> _WHAT NEEDS TO BE DONE_
Each record below gets repeated exactly, and pictures stay out of the copy.

(Collected data entries)
<<<<

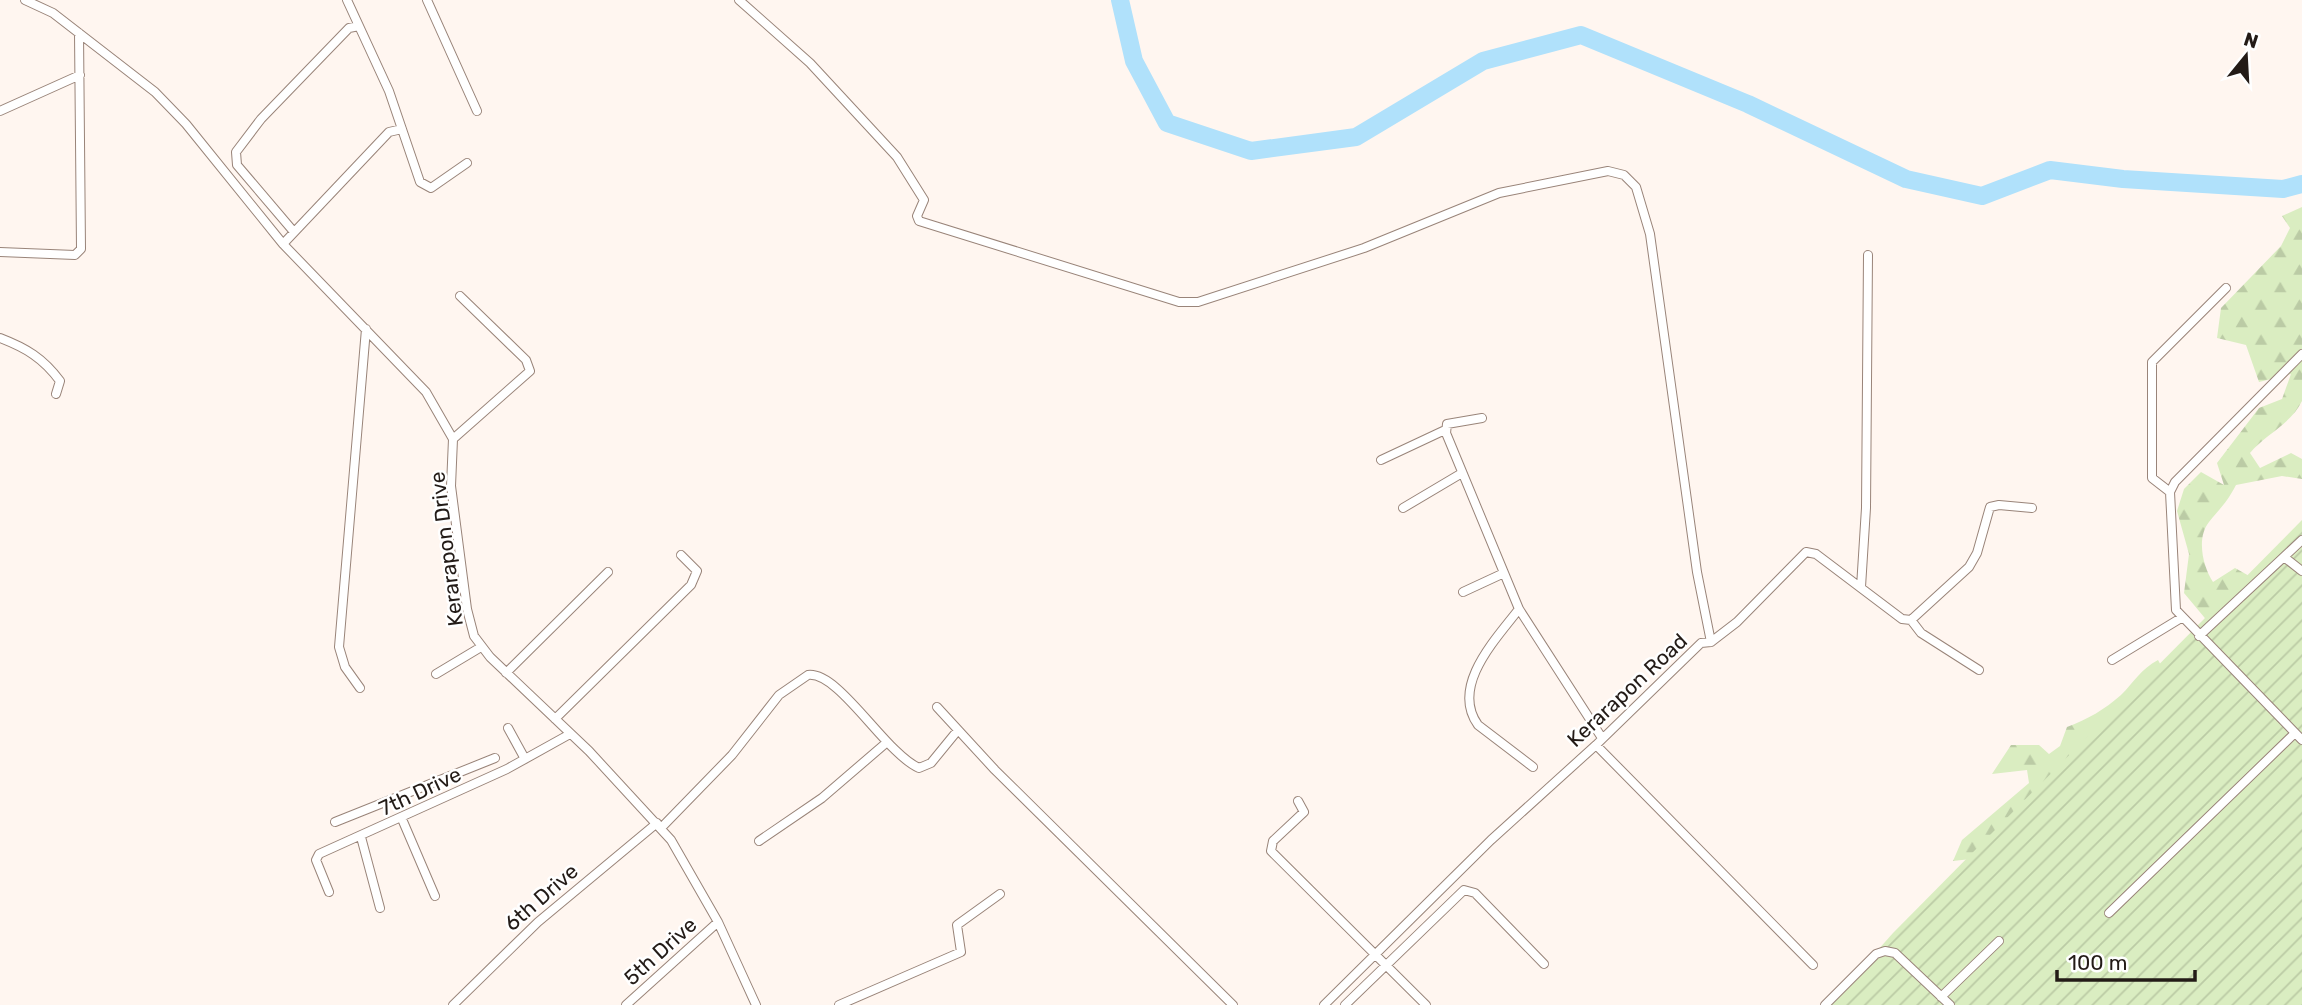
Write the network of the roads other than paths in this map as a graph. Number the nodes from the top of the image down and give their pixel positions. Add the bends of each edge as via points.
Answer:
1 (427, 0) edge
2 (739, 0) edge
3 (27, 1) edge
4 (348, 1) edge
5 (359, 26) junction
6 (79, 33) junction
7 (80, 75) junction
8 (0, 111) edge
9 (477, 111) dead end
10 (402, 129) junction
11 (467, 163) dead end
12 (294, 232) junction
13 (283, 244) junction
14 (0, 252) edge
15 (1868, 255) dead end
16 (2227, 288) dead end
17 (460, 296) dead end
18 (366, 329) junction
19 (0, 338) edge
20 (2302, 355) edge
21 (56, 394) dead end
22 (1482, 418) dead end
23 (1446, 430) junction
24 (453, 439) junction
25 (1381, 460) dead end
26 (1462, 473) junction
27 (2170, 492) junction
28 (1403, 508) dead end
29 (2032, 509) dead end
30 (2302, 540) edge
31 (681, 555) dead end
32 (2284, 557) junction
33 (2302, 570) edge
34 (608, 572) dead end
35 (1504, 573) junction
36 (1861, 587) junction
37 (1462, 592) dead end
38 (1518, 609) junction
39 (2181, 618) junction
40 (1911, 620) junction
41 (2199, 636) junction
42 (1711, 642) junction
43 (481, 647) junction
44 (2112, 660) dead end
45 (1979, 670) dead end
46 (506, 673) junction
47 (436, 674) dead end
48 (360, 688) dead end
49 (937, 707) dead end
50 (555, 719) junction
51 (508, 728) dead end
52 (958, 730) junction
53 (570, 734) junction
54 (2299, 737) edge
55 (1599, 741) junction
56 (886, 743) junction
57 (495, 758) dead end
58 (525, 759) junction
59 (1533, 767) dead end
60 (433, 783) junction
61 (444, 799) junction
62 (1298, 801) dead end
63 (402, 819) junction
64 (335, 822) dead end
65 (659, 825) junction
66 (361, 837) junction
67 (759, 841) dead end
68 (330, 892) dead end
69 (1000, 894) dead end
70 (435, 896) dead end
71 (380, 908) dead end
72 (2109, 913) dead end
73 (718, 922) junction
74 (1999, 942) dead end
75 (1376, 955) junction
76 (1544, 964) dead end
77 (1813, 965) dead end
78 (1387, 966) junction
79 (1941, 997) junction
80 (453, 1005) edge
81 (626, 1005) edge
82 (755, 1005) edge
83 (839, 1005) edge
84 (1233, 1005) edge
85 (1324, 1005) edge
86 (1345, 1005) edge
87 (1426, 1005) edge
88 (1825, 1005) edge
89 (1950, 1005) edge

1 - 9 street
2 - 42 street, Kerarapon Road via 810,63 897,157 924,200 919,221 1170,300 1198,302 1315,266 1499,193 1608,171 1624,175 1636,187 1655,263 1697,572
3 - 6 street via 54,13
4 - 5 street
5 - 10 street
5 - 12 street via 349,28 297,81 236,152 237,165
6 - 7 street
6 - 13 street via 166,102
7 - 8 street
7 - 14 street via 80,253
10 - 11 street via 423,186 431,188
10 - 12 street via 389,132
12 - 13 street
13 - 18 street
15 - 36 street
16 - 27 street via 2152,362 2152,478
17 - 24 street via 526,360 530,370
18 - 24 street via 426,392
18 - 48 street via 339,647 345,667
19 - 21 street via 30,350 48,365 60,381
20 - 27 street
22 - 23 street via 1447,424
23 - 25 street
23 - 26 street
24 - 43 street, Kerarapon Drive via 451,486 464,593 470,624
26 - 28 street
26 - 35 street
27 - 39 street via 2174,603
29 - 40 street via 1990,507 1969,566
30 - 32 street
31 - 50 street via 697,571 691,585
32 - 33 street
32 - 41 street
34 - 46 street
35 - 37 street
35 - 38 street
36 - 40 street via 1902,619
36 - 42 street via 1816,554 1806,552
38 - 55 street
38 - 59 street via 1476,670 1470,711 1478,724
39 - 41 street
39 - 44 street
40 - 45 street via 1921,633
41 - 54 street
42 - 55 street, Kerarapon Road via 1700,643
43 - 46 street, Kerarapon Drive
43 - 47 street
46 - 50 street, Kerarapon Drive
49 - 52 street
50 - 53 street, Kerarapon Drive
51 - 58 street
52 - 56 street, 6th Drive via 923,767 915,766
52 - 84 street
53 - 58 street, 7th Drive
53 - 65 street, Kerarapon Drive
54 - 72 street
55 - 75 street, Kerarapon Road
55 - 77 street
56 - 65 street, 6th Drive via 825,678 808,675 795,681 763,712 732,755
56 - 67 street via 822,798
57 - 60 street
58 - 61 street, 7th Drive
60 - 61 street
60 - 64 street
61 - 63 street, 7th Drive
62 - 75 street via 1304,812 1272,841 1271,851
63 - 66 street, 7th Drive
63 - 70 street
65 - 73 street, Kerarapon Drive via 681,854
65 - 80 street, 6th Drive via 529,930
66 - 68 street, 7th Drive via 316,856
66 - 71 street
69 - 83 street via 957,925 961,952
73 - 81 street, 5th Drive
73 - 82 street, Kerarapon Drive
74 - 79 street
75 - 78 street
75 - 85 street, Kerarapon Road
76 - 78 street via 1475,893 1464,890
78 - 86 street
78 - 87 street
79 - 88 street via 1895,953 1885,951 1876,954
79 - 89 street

>>>>

> _ANSWER BOX_
Write the network of the roads other than paths in this map as a graph. Number the nodes from the top of the image down and give their pixel positions. Add the bends of each edge as via points.
Answer:
1 (427, 0) edge
2 (739, 0) edge
3 (27, 1) edge
4 (348, 1) edge
5 (359, 26) junction
6 (79, 33) junction
7 (80, 75) junction
8 (0, 111) edge
9 (477, 111) dead end
10 (402, 129) junction
11 (467, 163) dead end
12 (294, 232) junction
13 (283, 244) junction
14 (0, 252) edge
15 (1868, 255) dead end
16 (2227, 288) dead end
17 (460, 296) dead end
18 (366, 329) junction
19 (0, 338) edge
20 (2302, 355) edge
21 (56, 394) dead end
22 (1482, 418) dead end
23 (1446, 430) junction
24 (453, 439) junction
25 (1381, 460) dead end
26 (1462, 473) junction
27 (2170, 492) junction
28 (1403, 508) dead end
29 (2032, 509) dead end
30 (2302, 540) edge
31 (681, 555) dead end
32 (2284, 557) junction
33 (2302, 570) edge
34 (608, 572) dead end
35 (1504, 573) junction
36 (1861, 587) junction
37 (1462, 592) dead end
38 (1518, 609) junction
39 (2181, 618) junction
40 (1911, 620) junction
41 (2199, 636) junction
42 (1711, 642) junction
43 (481, 647) junction
44 (2112, 660) dead end
45 (1979, 670) dead end
46 (506, 673) junction
47 (436, 674) dead end
48 (360, 688) dead end
49 (937, 707) dead end
50 (555, 719) junction
51 (508, 728) dead end
52 (958, 730) junction
53 (570, 734) junction
54 (2299, 737) edge
55 (1599, 741) junction
56 (886, 743) junction
57 (495, 758) dead end
58 (525, 759) junction
59 (1533, 767) dead end
60 (433, 783) junction
61 (444, 799) junction
62 (1298, 801) dead end
63 (402, 819) junction
64 (335, 822) dead end
65 (659, 825) junction
66 (361, 837) junction
67 (759, 841) dead end
68 (330, 892) dead end
69 (1000, 894) dead end
70 (435, 896) dead end
71 (380, 908) dead end
72 (2109, 913) dead end
73 (718, 922) junction
74 (1999, 942) dead end
75 (1376, 955) junction
76 (1544, 964) dead end
77 (1813, 965) dead end
78 (1387, 966) junction
79 (1941, 997) junction
80 (453, 1005) edge
81 (626, 1005) edge
82 (755, 1005) edge
83 (839, 1005) edge
84 (1233, 1005) edge
85 (1324, 1005) edge
86 (1345, 1005) edge
87 (1426, 1005) edge
88 (1825, 1005) edge
89 (1950, 1005) edge

1 - 9 street
2 - 42 street, Kerarapon Road via 810,63 897,157 924,200 919,221 1170,300 1198,302 1315,266 1499,193 1608,171 1624,175 1636,187 1655,263 1697,572
3 - 6 street via 54,13
4 - 5 street
5 - 10 street
5 - 12 street via 349,28 297,81 236,152 237,165
6 - 7 street
6 - 13 street via 166,102
7 - 8 street
7 - 14 street via 80,253
10 - 11 street via 423,186 431,188
10 - 12 street via 389,132
12 - 13 street
13 - 18 street
15 - 36 street
16 - 27 street via 2152,362 2152,478
17 - 24 street via 526,360 530,370
18 - 24 street via 426,392
18 - 48 street via 339,647 345,667
19 - 21 street via 30,350 48,365 60,381
20 - 27 street
22 - 23 street via 1447,424
23 - 25 street
23 - 26 street
24 - 43 street, Kerarapon Drive via 451,486 464,593 470,624
26 - 28 street
26 - 35 street
27 - 39 street via 2174,603
29 - 40 street via 1990,507 1969,566
30 - 32 street
31 - 50 street via 697,571 691,585
32 - 33 street
32 - 41 street
34 - 46 street
35 - 37 street
35 - 38 street
36 - 40 street via 1902,619
36 - 42 street via 1816,554 1806,552
38 - 55 street
38 - 59 street via 1476,670 1470,711 1478,724
39 - 41 street
39 - 44 street
40 - 45 street via 1921,633
41 - 54 street
42 - 55 street, Kerarapon Road via 1700,643
43 - 46 street, Kerarapon Drive
43 - 47 street
46 - 50 street, Kerarapon Drive
49 - 52 street
50 - 53 street, Kerarapon Drive
51 - 58 street
52 - 56 street, 6th Drive via 923,767 915,766
52 - 84 street
53 - 58 street, 7th Drive
53 - 65 street, Kerarapon Drive
54 - 72 street
55 - 75 street, Kerarapon Road
55 - 77 street
56 - 65 street, 6th Drive via 825,678 808,675 795,681 763,712 732,755
56 - 67 street via 822,798
57 - 60 street
58 - 61 street, 7th Drive
60 - 61 street
60 - 64 street
61 - 63 street, 7th Drive
62 - 75 street via 1304,812 1272,841 1271,851
63 - 66 street, 7th Drive
63 - 70 street
65 - 73 street, Kerarapon Drive via 681,854
65 - 80 street, 6th Drive via 529,930
66 - 68 street, 7th Drive via 316,856
66 - 71 street
69 - 83 street via 957,925 961,952
73 - 81 street, 5th Drive
73 - 82 street, Kerarapon Drive
74 - 79 street
75 - 78 street
75 - 85 street, Kerarapon Road
76 - 78 street via 1475,893 1464,890
78 - 86 street
78 - 87 street
79 - 88 street via 1895,953 1885,951 1876,954
79 - 89 street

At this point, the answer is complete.